What lines of the listing include the string "elbow"? Show them all.

# # #

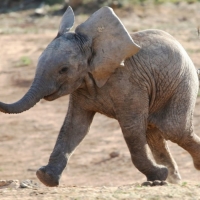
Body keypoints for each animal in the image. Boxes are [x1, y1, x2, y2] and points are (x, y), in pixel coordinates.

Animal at [0, 6, 200, 188]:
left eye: (63, 69)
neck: (92, 46)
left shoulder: (129, 84)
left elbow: (131, 128)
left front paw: (158, 175)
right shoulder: (81, 87)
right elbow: (74, 127)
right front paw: (45, 177)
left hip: (182, 82)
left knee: (173, 129)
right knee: (154, 131)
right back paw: (173, 179)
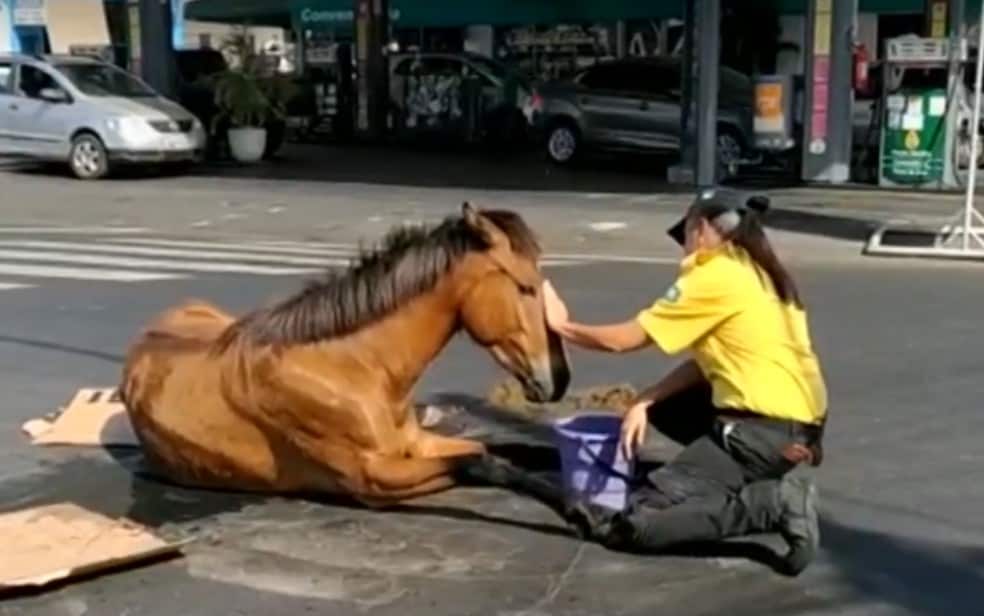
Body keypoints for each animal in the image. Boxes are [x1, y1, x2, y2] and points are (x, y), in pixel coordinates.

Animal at [120, 202, 572, 506]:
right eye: (526, 287)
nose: (559, 378)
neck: (351, 368)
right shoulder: (373, 478)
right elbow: (485, 464)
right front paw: (588, 518)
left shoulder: (417, 445)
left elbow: (509, 450)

# # #

## Exercise answer:
left elbow: (131, 128)
right elbow: (74, 127)
right elbow: (485, 464)
left elbow: (509, 450)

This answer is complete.